== Estratto scelto ==
★ ★ ★ ★ ★ ★ ★
Sentire continue lamentele spesso è più pesante del problema.

«L’indole generale è quella di fasciarsi la testa prima di rompersela. Per carità, mi rendo conto io per primo di tutti i disagi che stiamo vivendo, ma bisogna tenere botta, stringere la cinta e andare avanti. Non si può pretendere di modificare le cose che non si possono cambiare, le polemiche di piazza servono a ben poco».

A proposito di piazza: che ne pensi dello spostamento della fontana da piazza Federico II a piazza della Repubblica?

«Anche in questo caso sento continuamente polemiche inutili. Oramai la decisione è presa, c’è poco da discutere. Certo, se fosse per me, lascerei tutto com’è, anche per non creare difficoltà generali con lavori tanto imponenti. Il problema vero è che a Jesi spesso si tende a cancellare facilmente il passato, a non salvaguardare il patrimonio storico originale. Si fa e si disfa con troppa facilità».

Torniamo alle cose leggere. Raccontami un aneddoto divertente che ti è capitato durante il lavoro.

«Guarda, stare al pubblico è esattamente come stare davanti a un palcoscenico: ne vedi di tutti i colori. Come faccio a scegliere un aneddoto? Io sono come il protagonista del film Blade Runner, potrei citarti il suo famoso monologo: “Ho visto cose che voi umani non potete neanche immaginare!”. Ho visto e sentito di tutto, impossibile raccontare».

Dai, almeno un episodio che ti è rimasto impresso oppure una confidenza dopo un bicchiere di troppo.
★ ★ ★ ★ ★ ★ ★
== Blocco dati ==
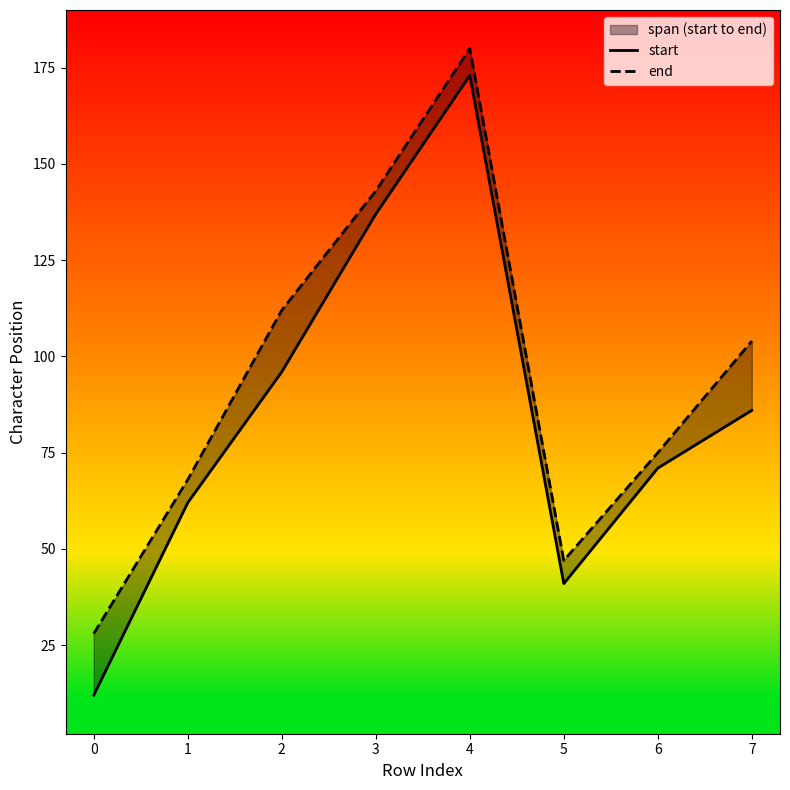

List the series in order of their peak value, lowest first.

start, end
★ ★ ★ ★ ★ ★ ★
== Descrizione esercizio ==
Nell'intervista, di quale film l'intervistato cita il famoso monologo? L'elenco costituisce materiale a sé, distinto dall'intervista.

== Soluzione proposta ==
Blade Runner.